Tomorrow marks the day made famous by the movie Glory. It might be that we are only truly aware of it, on a larger scale, because of the movie (update: Craig’s got an excellent piece on the fight… and a word to the wise, just in case the movie made you think otherwise… the 54th wasn’t the only regiment involved.)
Should it be considered the “high-tide” of the story of the United States Colored Troops in the American Civil War?
In actuality, it was only the beginning of what the men of the USCT (and African-Americans in combat units outside the USCT classification, such as the case with the 54th Massachusetts Infantry) could do, and would do. The Second Battle of Fort Wagner does merit our attention, at a minimum, for that very benchmark in history.
Even so, I think we have a very blurry image of who the men were… perhaps muddied because of the movie.
As it often dominates my attention in my work as a historian, that is what I am most interested in knowing. Who they were as people… as individuals… and where they were from.
At the risk of repeating what I’ve said in previous blog posts, there were men of the Shenandoah Valley in the ranks of the 54th Massachusetts. They did not earn any medals; they did not receive praise in the after action reports… but they were there. They remain little more than names on the roster… and each man, whether killed or wounded… or not… requires time to be found. I’ve spent time looking for them and others in the U.S.C.T., who claimed counties of the Shenandoah Valley as their place of birth.

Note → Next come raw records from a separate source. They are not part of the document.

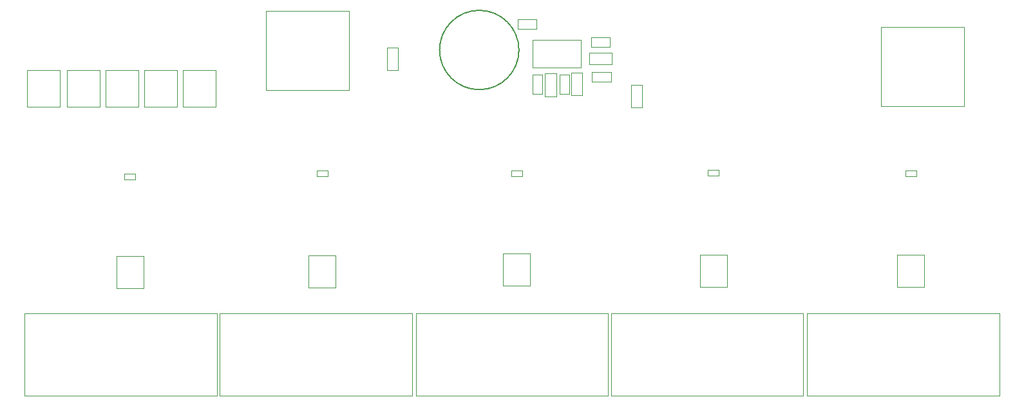
<source format=gbr>
G04 Layer_Color=32768*
%FSLAX45Y45*%
%MOMM*%
%TF.FileFunction,Other,Mechanical_15*%
%TF.Part,Single*%
G01*
G75*
%TA.AperFunction,NonConductor*%
%ADD60C,0.10000*%
%ADD63C,0.12700*%
%ADD65C,0.05000*%
D60*
X6336900Y6350800D02*
Y6833800D01*
X5905900D02*
X6336900D01*
X5905900Y6350800D02*
Y6833800D01*
Y6350800D02*
X6336900D01*
X5828900Y6350600D02*
Y6833600D01*
X5397900D02*
X5828900D01*
X5397900Y6350600D02*
Y6833600D01*
Y6350600D02*
X5828900D01*
X5320900Y6350800D02*
Y6833800D01*
X4889900D02*
X5320900D01*
X4889900Y6350800D02*
Y6833800D01*
Y6350800D02*
X5320900D01*
X4812900D02*
Y6833800D01*
X4381900D02*
X4812900D01*
X4381900Y6350800D02*
Y6833800D01*
Y6350800D02*
X4812900D01*
X4292200Y6350600D02*
Y6833600D01*
X3861200D02*
X4292200D01*
X3861200Y6350600D02*
Y6833600D01*
Y6350600D02*
X4292200D01*
X3829700Y3635700D02*
X6355700D01*
Y2546700D02*
Y3635700D01*
X3829700Y2546700D02*
X6355700D01*
X3829700D02*
Y3635700D01*
X6395100D02*
X8921100D01*
Y2546700D02*
Y3635700D01*
X6395100Y2546700D02*
X8921100D01*
X6395100D02*
Y3635700D01*
X8973200D02*
X11499200D01*
Y2546700D02*
Y3635700D01*
X8973200Y2546700D02*
X11499200D01*
X8973200D02*
Y3635700D01*
X11538600D02*
X14064600D01*
Y2546700D02*
Y3635700D01*
X11538600Y2546700D02*
X14064600D01*
X11538600D02*
Y3635700D01*
X14116701D02*
X16642700D01*
Y2546700D02*
Y3635700D01*
X14116701Y2546700D02*
X16642700D01*
X14116701D02*
Y3635700D01*
D63*
X10326420Y7099300D02*
G03*
X10326420Y7099300I-522020J0D01*
G01*
D65*
X10309200Y7378200D02*
Y7506200D01*
Y7378200D02*
X10557200D01*
Y7506200D01*
X10309200D02*
X10557200D01*
X10858000Y6524600D02*
X10986000D01*
Y6772600D01*
X10858000D02*
X10986000D01*
X10858000Y6524600D02*
Y6772600D01*
X10502400Y6524600D02*
X10630400D01*
Y6772600D01*
X10502400D02*
X10630400D01*
X10502400Y6524600D02*
Y6772600D01*
X10669200Y6488300D02*
X10819200D01*
Y6788300D01*
X10669200D02*
X10819200D01*
X10669200Y6488300D02*
Y6788300D01*
X5036100Y4387800D02*
X5391100D01*
X5036100Y3962800D02*
Y4387800D01*
Y3962800D02*
X5391100D01*
Y4387800D01*
X7562900Y4393800D02*
X7917900D01*
X7562900Y3968800D02*
Y4393800D01*
Y3968800D02*
X7917900D01*
Y4393800D01*
X10116100Y4419200D02*
X10471100D01*
X10116100Y3994200D02*
Y4419200D01*
Y3994200D02*
X10471100D01*
Y4419200D01*
X8589400Y6835300D02*
X8733400D01*
Y7132300D01*
X8589400D02*
X8733400D01*
X8589400Y6835300D02*
Y7132300D01*
X8092800Y6571600D02*
Y7611600D01*
X7002800Y6571600D02*
X8092800D01*
X7002800D02*
Y7611600D01*
X8092800D01*
X15084700Y6358400D02*
Y7398400D01*
X16174699D01*
Y6358400D02*
Y7398400D01*
X15084700Y6358400D02*
X16174699D01*
X12706900Y4406500D02*
X13061900D01*
X12706900Y3981500D02*
Y4406500D01*
Y3981500D02*
X13061900D01*
Y4406500D01*
X15297701D02*
X15652699D01*
X15297701Y3981500D02*
Y4406500D01*
Y3981500D02*
X15652699D01*
Y4406500D01*
X11274400Y7136900D02*
Y7264900D01*
Y7136900D02*
X11522400D01*
Y7264900D01*
X11274400D02*
X11522400D01*
X10502900Y6868400D02*
Y7228600D01*
Y6868400D02*
X11137900D01*
Y7228600D01*
X10502900D02*
X11137900D01*
X11012100Y6501000D02*
X11162100D01*
Y6801000D01*
X11012100D02*
X11162100D01*
X11012100Y6501000D02*
Y6801000D01*
X11250800Y6910000D02*
Y7060000D01*
Y6910000D02*
X11550800D01*
Y7060000D01*
X11250800D02*
X11550800D01*
X11287100Y6679700D02*
Y6807700D01*
Y6679700D02*
X11535100D01*
Y6807700D01*
X11287100D02*
X11535100D01*
X5139600Y5398600D02*
Y5472600D01*
Y5398600D02*
X5283600D01*
Y5472600D01*
X5139600D02*
X5283600D01*
X15409300Y5436700D02*
Y5510700D01*
Y5436700D02*
X15553300D01*
Y5510700D01*
X15409300D02*
X15553300D01*
X7666900Y5436700D02*
Y5510700D01*
Y5436700D02*
X7810900D01*
Y5510700D01*
X7666900D02*
X7810900D01*
X10227700Y5436700D02*
Y5510700D01*
Y5436700D02*
X10371700D01*
Y5510700D01*
X10227700D02*
X10371700D01*
X12810400Y5449400D02*
Y5523400D01*
Y5449400D02*
X12954401D01*
Y5523400D01*
X12810400D02*
X12954401D01*
X11802500Y6340000D02*
X11946500D01*
Y6637000D01*
X11802500D02*
X11946500D01*
X11802500Y6340000D02*
Y6637000D01*
%TF.MD5,0738b7560104adab8551c28d0fc0b3ca*%
M02*

</source>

Regretfully, we can’t tell the previous status of all of these men from the Valley. Some may have been freed before the war… some, perhaps, during… and others either escaped slaves, refugees, or… contraband.
What, however, inspired these men to fight? Freedom of self… freedom of loved ones… or simply the very basic idea of moving forward toward the concept of a “freedom for all”?
Yet, despite these noble and praise-worthy reasons, they are not represented here, in the Shenandoah Valley… in our histories, on our monuments, or in historical markers. We can see the names of different men in gray from the Valley at many a different place… but these other men are absent… just as if they did not exist.
There is much talk of the Stonewall Brigade, the Laurel Brigade, and a number of Virginia regiments that hailed from the Valley. The courage and the tenacity of those men is worthy of remembrance. They fought for something they believed… and yet, did not the Valley men who served in the regiments of the U.S.C.T.? What might be more significant, would be to grasp that whole sense of purpose in those blue-uniformed men of the Valley; when reasons behind why they may have served clash with the goals of some of those who served in gray. Perhaps this is why their story remains absent… because it can bring up a subject with which we would prefer not to taint the stories of our own people. It would not surprise me… considering how well I know the eclipsed memory of white Southern Unionists here.
These men of the Valley, who were moved by the concept… the dream of freedom. Do they not deserve to be remembered… memorialized? Are they not also a part of our Valley? Are they not also a part of our history? Could some of them… just as much as those in gray… have been fighting for… home? This place, and family that lived here? After all, there were men of the U.S.C.T. who returned to the Shenandoah Valley to live… here.
When will their story be embraced as a part of the greater story of this place?
What better time than tomorrow, on the Sesquicentennial of the Second Battle of Fort Wagner, to begin thinking about all of this?